## What you will do
From the data below, return the exact lines starting at the line containing "ESTATUTO SIMPLIFICADO: 13 -> 6" and ending at the line containing "CARGO DE CONFIANZA: 14 -> 12", both included, and nothing else.

## Entries supplied
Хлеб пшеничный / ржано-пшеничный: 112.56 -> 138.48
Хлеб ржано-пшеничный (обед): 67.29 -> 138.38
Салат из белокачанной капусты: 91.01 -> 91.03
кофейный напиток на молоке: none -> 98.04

* * *

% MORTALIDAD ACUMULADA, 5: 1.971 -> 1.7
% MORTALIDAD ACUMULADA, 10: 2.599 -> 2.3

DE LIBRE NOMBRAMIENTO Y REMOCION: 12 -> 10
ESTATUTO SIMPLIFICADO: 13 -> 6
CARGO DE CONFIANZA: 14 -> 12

## Task solution
ESTATUTO SIMPLIFICADO: 13 -> 6
CARGO DE CONFIANZA: 14 -> 12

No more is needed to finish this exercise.